Advertisement

Poise and Technique Prove Violinist Hahn at Star Level

Share
TIMES MUSIC CRITIC

There is another Hilary in the land rapidly coming into her own--Hilary Hahn, 20, violinist. In late January she played the Beethoven Violin Concerto with the Los Angeles Philharmonic, and back then she was the impressive emerging violinist. Wednesday she returned to the Southland, this time to help out the Los Angeles Chamber Orchestra with a concert at UCLA, and she had risen to star attraction. Tickets for a special evening of concertos in Royce Hall went for as much as $100.

Music director Jeffrey Kahane warmed up the large, eager audience with Bach conducted from the piano. But after that the night was all Hahn’s, with Mozart’s Fourth Violin Concerto and the West Coast premiere of a new one by Edgar Meyer, the Nashville bass player who crosses over between classical and country. She was remarkable.

No flashy protegee of teacher Dorothy DeLay at Juilliard (as is the typical Brat Pack fiddler), Hahn is, instead, a product of the Curtis Institute in Philadelphia. A poised, noble musician, she easily wins over listeners without gimmickry. Confident musicianship and superb technique are satisfaction enough.

Advertisement

Hahn is an appealingly secure figure on stage (the crowd loved it that she shared her bow-time bouquet with the conductor and concertmaster). Her Mozart was straightforward and flawless, powerfully projected while still graceful. She may not yet have the individual voice to take imaginative liberties with Mozart, but she has the intelligence--and seeming experience--to know how to makes the notes on the page speak directly.

There are still a few traces of girlishness. The journals of her travels that she posts on her Web site are a wide-eyed soaking up of the wide world (and the small one backstage). And there was also a kind of wide-eyed enthusiasm in her own cadenzas to the Mozart concerto. But the main impression was, nevertheless, one of mastery, of Mozart and of her expressive instrument.

Meyer’s Violin Concerto was written for Hahn last year and takes full advantage of her magisterial tone and technique. It is engaging music but short on ideas. In its first movement an insinuating tune is taken apart, literally fiddled with, and returned with less the feeling of transformation or journey than of fixing something broken. In the second movement, serene syrupy music wears thin but then kicks up its heels with a suggestion of bluegrass. The promise of progression, however, is unfulfilled with the return of the slow and again the fast. Hahn writes in the notes of her new recording of the concerto of having pages faxed to her by the composer one at a time. And, in fact, that is how it sounds, somewhat like a harried politician on the stump telling people over and over what they want to hear today.

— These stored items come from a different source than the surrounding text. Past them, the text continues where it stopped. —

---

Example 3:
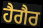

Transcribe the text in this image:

ਹੈਗੈਰ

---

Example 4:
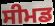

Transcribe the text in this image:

ਸੀਮਡ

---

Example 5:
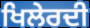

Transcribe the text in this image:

ਖਿਲੇਰਦੀ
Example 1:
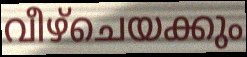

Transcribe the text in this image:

വീഴ്ചെയക്കും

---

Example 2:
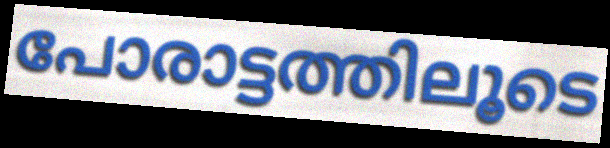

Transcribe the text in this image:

പോരാട്ടത്തിലൂടെ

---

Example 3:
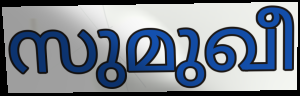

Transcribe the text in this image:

സുമുഖീ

Still, Hahn’s eagerness, at a young age, to be part of American music is noteworthy. The Meyer concerto shares her CD with Samuel Barber’s Violin Concerto. Last year she included Leonard Bernstein’s Serenade on a disc with the Beethoven concerto. She would make a fine player for the violin music of Charles Ives, Elliott Carter, John Adams, Morton Feldman and Philip Glass.

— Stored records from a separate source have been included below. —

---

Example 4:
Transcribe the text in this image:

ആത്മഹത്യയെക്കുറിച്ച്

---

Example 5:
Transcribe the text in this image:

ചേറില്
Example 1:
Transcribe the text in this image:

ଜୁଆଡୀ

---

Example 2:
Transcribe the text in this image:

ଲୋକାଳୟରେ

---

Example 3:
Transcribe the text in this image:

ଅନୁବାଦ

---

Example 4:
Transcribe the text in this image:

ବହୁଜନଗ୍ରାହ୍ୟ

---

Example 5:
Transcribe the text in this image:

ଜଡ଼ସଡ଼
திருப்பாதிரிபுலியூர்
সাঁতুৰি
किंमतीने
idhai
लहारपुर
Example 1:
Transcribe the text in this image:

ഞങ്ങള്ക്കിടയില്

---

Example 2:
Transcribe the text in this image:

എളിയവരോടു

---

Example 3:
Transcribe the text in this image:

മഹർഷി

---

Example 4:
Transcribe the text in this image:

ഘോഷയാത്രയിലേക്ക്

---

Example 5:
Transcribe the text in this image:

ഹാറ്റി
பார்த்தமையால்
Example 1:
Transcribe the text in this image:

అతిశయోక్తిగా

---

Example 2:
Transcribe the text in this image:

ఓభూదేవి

She is also a fine listener. Hahn and Kahane are spirited collaborators. The Mozart was played as stylish chamber music. The Meyer benefited from energy (Kahane programmed Meyer’s Double Concerto for cello and bass last year). The opening Bach D-Minor concerto was full of life as well, although here Kahane’s animated solo piano playing, liquid in the Royce acoustic, seemed to swim among the strings rather leap free of them.